EXERCISE DIRECTIONS -> Every line of the data below that holds the string "github" needs to be reported.
---------------
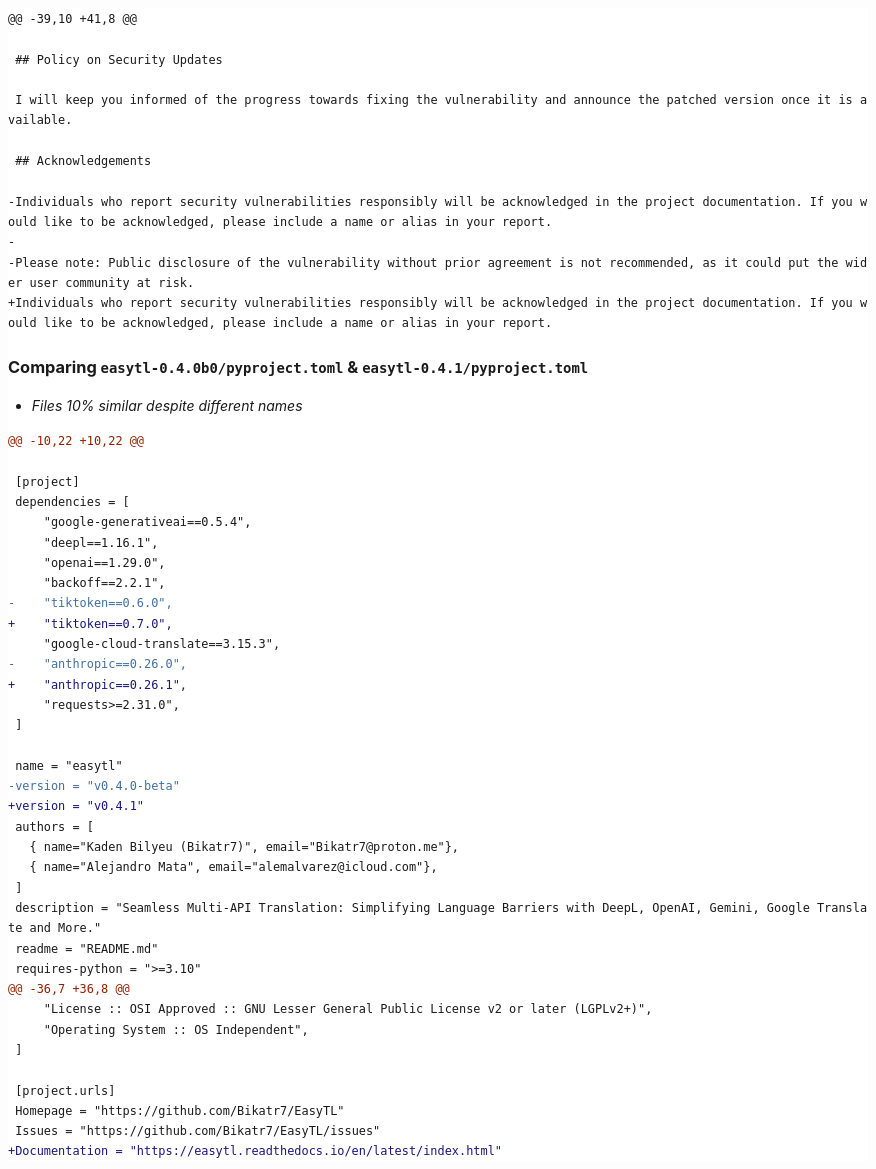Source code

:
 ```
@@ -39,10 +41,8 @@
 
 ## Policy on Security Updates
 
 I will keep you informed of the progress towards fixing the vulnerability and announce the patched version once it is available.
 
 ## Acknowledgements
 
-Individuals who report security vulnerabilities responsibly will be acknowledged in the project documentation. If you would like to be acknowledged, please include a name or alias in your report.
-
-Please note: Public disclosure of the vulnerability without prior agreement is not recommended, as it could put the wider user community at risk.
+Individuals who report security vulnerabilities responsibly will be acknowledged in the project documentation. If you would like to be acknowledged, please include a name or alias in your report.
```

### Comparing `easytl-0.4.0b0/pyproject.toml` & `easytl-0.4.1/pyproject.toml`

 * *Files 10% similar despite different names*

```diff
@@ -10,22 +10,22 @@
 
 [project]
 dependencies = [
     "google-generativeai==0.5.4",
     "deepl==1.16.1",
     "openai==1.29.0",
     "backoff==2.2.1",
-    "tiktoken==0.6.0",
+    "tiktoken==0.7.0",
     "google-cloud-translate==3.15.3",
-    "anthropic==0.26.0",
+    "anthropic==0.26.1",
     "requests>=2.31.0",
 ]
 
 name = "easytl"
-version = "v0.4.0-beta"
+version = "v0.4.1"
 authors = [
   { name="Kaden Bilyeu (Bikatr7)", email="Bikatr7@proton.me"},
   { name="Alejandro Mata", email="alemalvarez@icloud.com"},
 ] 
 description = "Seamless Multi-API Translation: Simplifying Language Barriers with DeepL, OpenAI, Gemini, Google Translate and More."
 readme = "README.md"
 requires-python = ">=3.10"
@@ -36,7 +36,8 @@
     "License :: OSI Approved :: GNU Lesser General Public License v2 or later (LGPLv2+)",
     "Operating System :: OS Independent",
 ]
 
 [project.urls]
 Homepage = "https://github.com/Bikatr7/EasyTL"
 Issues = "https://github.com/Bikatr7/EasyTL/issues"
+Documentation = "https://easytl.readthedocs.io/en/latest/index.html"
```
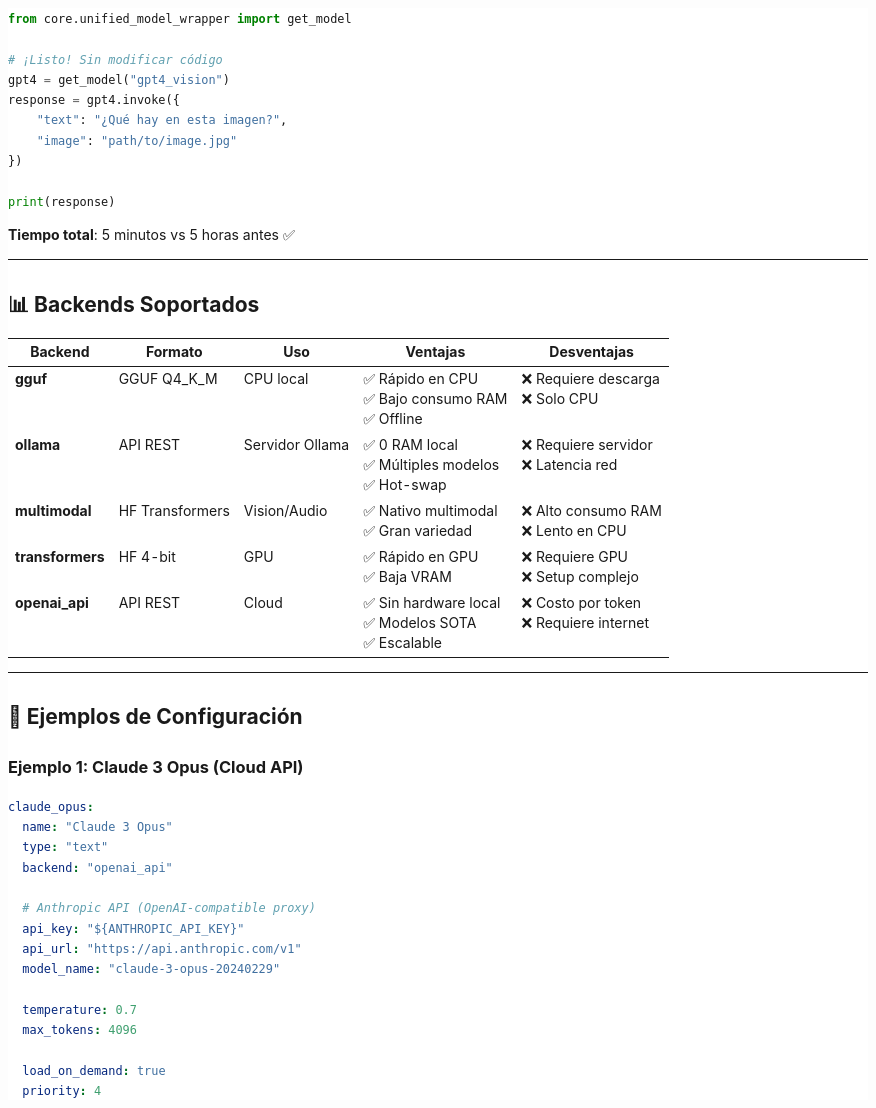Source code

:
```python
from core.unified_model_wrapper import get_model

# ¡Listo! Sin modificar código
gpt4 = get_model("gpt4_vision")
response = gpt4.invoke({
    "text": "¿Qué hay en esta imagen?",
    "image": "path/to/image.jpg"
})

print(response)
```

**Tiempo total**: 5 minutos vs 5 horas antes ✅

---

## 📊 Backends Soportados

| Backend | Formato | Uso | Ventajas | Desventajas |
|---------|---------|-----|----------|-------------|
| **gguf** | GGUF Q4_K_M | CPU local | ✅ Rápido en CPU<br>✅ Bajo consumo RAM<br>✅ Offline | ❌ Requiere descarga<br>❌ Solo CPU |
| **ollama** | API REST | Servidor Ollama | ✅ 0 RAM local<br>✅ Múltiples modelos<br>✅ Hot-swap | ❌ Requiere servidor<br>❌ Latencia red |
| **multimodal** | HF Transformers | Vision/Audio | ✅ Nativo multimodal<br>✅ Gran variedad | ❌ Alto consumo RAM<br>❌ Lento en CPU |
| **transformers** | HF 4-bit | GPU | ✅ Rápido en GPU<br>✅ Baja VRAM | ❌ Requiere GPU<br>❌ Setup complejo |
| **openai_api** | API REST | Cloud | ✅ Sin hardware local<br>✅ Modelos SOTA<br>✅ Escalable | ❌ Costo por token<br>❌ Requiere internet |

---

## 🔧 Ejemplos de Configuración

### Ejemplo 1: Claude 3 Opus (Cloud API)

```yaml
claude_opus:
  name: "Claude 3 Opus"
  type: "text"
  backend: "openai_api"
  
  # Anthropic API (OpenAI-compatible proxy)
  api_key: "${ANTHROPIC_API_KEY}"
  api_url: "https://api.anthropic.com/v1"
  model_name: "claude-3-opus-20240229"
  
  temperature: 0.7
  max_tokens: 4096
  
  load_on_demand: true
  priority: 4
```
---------------
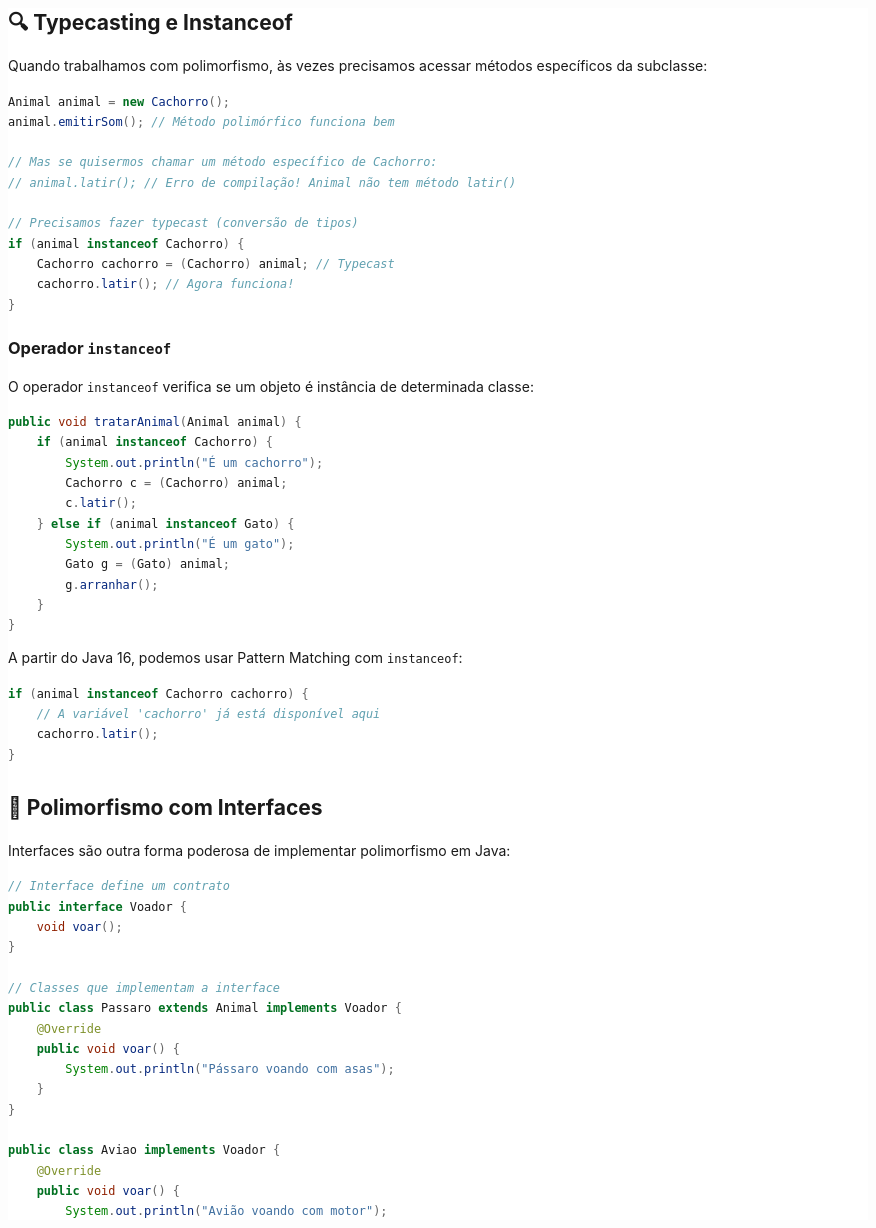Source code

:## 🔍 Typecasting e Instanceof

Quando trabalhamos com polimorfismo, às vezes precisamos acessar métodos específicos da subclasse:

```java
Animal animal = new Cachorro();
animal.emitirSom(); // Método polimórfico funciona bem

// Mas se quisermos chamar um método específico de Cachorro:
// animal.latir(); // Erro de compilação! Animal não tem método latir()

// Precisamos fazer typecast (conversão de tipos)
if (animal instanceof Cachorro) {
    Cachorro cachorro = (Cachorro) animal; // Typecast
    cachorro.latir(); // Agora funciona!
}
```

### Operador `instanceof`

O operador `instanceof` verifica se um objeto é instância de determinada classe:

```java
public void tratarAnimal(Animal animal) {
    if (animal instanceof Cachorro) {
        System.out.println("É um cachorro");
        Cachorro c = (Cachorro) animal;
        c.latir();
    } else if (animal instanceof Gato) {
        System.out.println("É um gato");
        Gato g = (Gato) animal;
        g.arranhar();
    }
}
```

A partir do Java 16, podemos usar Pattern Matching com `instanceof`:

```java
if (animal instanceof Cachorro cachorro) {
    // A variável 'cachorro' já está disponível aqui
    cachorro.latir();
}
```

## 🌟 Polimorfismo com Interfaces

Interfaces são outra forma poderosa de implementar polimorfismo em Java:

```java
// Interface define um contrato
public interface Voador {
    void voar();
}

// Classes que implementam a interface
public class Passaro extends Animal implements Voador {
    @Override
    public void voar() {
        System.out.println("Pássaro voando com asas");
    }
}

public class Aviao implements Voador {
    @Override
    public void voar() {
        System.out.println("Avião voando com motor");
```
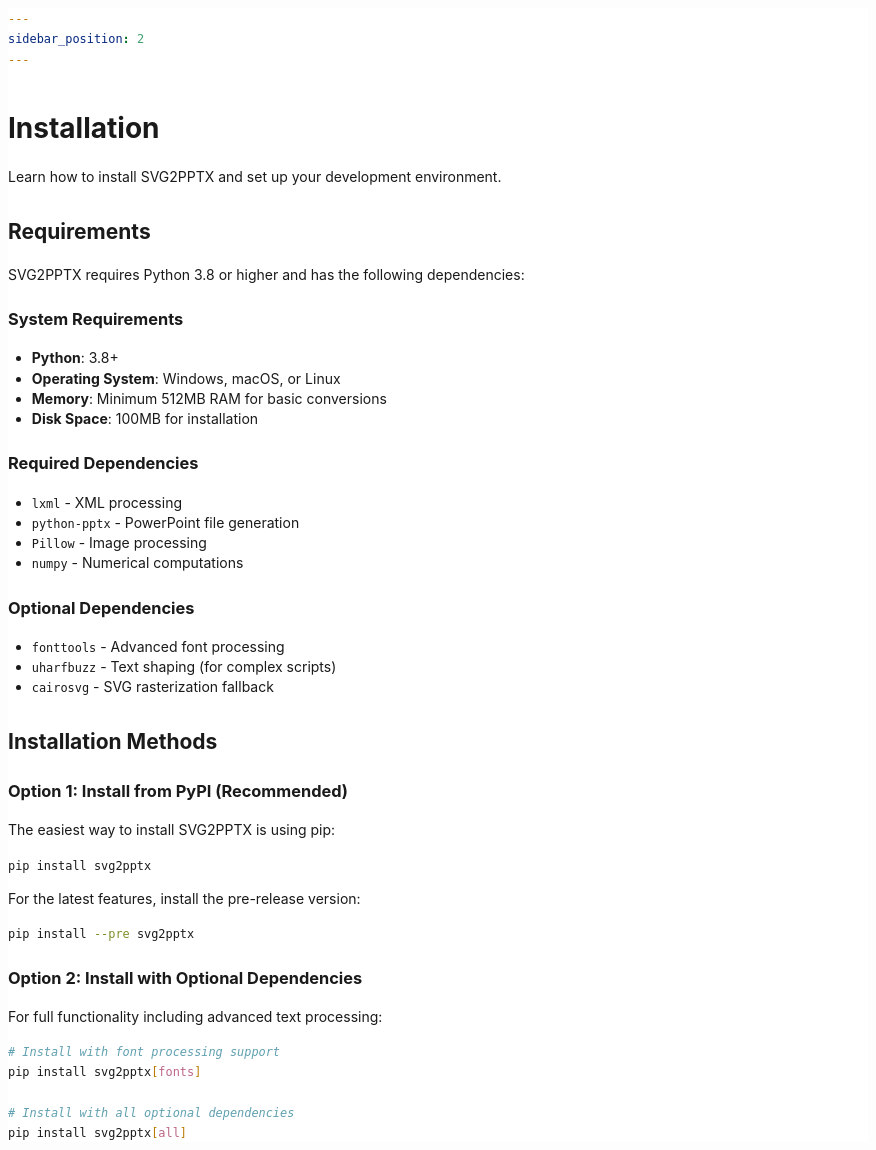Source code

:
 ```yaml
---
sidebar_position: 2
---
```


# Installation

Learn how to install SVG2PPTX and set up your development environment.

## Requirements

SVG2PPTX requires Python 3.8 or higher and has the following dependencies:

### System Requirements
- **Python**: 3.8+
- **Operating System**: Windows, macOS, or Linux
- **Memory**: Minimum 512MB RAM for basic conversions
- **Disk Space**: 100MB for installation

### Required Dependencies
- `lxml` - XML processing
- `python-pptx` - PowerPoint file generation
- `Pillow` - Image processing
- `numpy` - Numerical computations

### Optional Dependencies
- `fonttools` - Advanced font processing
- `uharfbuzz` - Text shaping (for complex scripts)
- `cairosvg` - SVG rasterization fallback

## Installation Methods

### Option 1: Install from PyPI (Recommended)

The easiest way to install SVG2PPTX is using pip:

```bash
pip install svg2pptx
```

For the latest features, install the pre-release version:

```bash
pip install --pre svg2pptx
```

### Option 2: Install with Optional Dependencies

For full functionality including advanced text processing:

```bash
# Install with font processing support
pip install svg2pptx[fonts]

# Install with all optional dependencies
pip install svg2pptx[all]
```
---------------
FINAL ANSWER ->
 Homepage = "https://github.com/Bikatr7/EasyTL"
 Issues = "https://github.com/Bikatr7/EasyTL/issues"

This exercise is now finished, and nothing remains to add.